The answer to the bear is that the volume growth has, in fact, accelerated: Q4 2025 volume grew 46% even as realized prices declined 5%. Tirzepatide's clinical superiority gives it formulary leverage that semaglutide lacks — payers who try to exclude it face physician pushback from a prescriber community that has seen the SURMOUNT-5 data. Retatrutide, the triple agonist in Phase 3, showed early efficacy data suggesting approximately 24% weight loss — potentially superior to tirzepatide itself — which would reset the clinical bar again and extend patent-protected market leadership past 2040. The argument holds, but it requires a future that must materialize, not one that has already been demonstrated. The distinction matters at $936.
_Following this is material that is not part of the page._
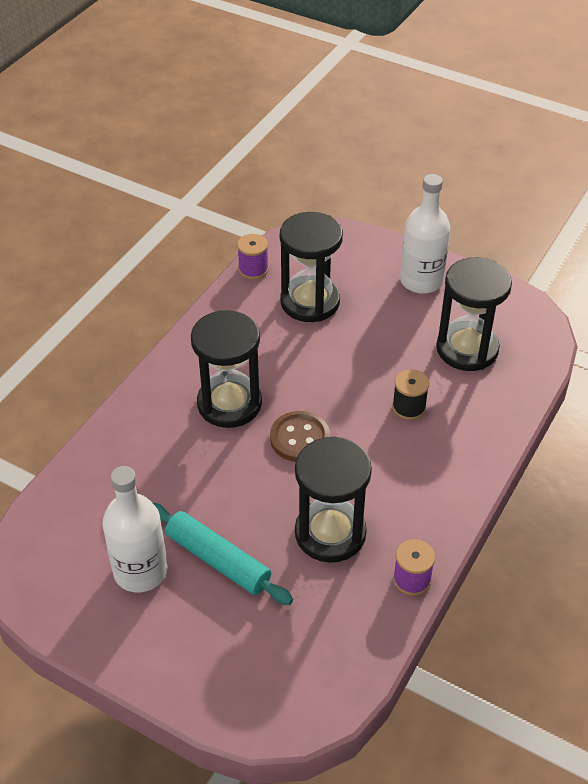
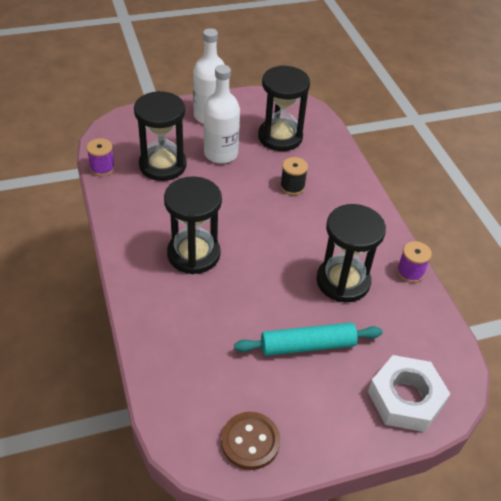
camera: 50 degrees left, 0 degrees up
white bottle [102,466,168,593] -> white bottle moved to [204,65,240,164]
brown button [270,411,330,462] -> brown button moved to [221,412,280,470]
none -> white nut [368,355,450,432]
To alter the conclusion, either the price must come down meaningfully or the evidence on pricing compression must become more favorable than the current trajectory implies. At approximately $400, the stock would trade at 15 times normalized pre-tax earnings — the threshold at which the investor stops paying for growth that has not yet occurred. At approximately $600, the valuation begins to reflect a realistic range of outcomes rather than an optimistic one. At $936, the investor owns a business that will almost certainly be larger and more profitable in five years, but pays a price that leaves no compensation for risk.

The business is exceptional. The molecule is the best in the class. The management has executed with rare discipline. The market is enormous, the penetration is early, and the pipeline is pointed in the right direction. At $936, none of that is a secret, and none of it is cheap.